Мелодии миров, пропущенные через особость собственного дара и мировидения, растворяются в поэтическом действе, чья магия, постепенно, вибрациями входя в пространство, овладевает сердцами, меняя их к лучшему (хочется верить):
Космос – вечная Божья свобода, -
Мне сказал астроном-богослов.
Во Вселенной он ищет не воду,
А мелодии тонких миров.
В небе песни ночного простора
Заплетаются в звездный венок.
Мирозданье – оркестр, пред которым
С дирижерскою палочкой – Бог!
Мелодика стихов Б. Орлова узнаваема: в этом сила её, благозвучной…
Ночью яснее мощь мирозданья, и – слышнее оркестры оного: самородные, чуткий слух поэта, этого сейсмографа бытия, не может не воспринять.
Осознание своего гостевания в мире даётся через суммы предметов и явлений, чья обыденность содержит столько обаяния, что забвение собственного гостевания логично… как волокнисто-яркий огонь печи:
Печь топлю. А под окошком ветер
Яблоню сгибает словно трость.
Я случайный гость на этом свете,
Но забыл, что я всего лишь гость.
Не один такой. Наш мир не прочен.
Хрупко и здоровье, и семья.
В сердце – холодок бессонной ночи.
Трость. Пижама. Жесткая скамья.
Мир предметен: но так, что через область тотальной, казалось бы, предметности, просвечивает высшее солнце правды, чья лучевидная сила облучает душу поэта – для песен его.
Чёткая, афористичная декларации сущности веры:
Разбита русская дорога.
То колея, то волчий след.
Мой путь – вперед. Я верю в Бога,
А там где Вера, страха нет.
У Орлова всё – очень русское, очень по-русски, словно поэт, исходивший много дорог, получивший суммы разноплановых ощущений стремится вывести код русскости.
Возможно ль?
У каждого он свой, и вместе – должен быть универсальный, всеобщий.
Парадоксами играя, можно точнее показать состояния и ощущения, их огонь, их неповторимость:
Не спрятаться в народе,
Когда народ – родня.
Я от людей свободен,
А люди – от меня.
Кричу о чем угодно –
Ни сердцу, ни уму.
Я стал таким свободным,
Что хочется в тюрьму.
Именно парадоксальность во многом определяет русскую жизнь, бытование русское здесь, на земле; вспомним хотя бы… Ивана-дурака, какой на самом деле – народный мудрец.

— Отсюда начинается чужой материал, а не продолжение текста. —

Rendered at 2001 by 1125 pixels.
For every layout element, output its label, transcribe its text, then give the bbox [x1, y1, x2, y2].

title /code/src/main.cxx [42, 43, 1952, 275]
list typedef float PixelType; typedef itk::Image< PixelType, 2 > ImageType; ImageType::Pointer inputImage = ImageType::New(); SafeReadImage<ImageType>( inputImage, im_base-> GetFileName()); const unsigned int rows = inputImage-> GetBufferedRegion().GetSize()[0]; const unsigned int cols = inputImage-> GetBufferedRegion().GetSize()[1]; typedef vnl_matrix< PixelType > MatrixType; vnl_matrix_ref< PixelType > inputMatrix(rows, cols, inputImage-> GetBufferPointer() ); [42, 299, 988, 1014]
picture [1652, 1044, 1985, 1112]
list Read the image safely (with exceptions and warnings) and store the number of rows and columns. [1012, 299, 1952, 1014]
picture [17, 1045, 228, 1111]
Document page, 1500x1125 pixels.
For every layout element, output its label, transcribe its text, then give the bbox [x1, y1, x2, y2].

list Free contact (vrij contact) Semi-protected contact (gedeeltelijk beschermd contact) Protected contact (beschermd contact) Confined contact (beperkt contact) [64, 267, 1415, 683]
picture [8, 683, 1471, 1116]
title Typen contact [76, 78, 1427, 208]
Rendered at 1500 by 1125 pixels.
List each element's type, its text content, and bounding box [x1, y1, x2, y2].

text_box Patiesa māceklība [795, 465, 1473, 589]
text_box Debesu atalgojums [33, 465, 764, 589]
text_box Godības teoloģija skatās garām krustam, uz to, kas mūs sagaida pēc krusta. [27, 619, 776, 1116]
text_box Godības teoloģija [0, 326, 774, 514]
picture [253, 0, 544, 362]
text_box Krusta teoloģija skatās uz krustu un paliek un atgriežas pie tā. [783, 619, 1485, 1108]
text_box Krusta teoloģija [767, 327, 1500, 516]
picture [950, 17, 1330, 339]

Порою, начиная стихотворения бытовым рядом, Орлов переводит оное в метафизические регистры, словно, используя инструментарий стиха, зажигает огни вечности:
Не отличить ноябрь от марта:
Куда ни ступишь – лужи сплошь.
Дозреет сердце до инфаркта –
И жизнь оценят в медный грош.
Кремнистый путь блестит, как Млечный.
И крик совы, и звон струны.
За жизнь Христос предложит вечность,
Но нет у вечности цены.
Кропотлив и неустанен, поэт творит свой свод – тяжёлый и ажурный одновременно, соединивший воздушность и земные напластования, и свод, поднимаясь выше и выше, словно испускает тонкие мелодии сияний.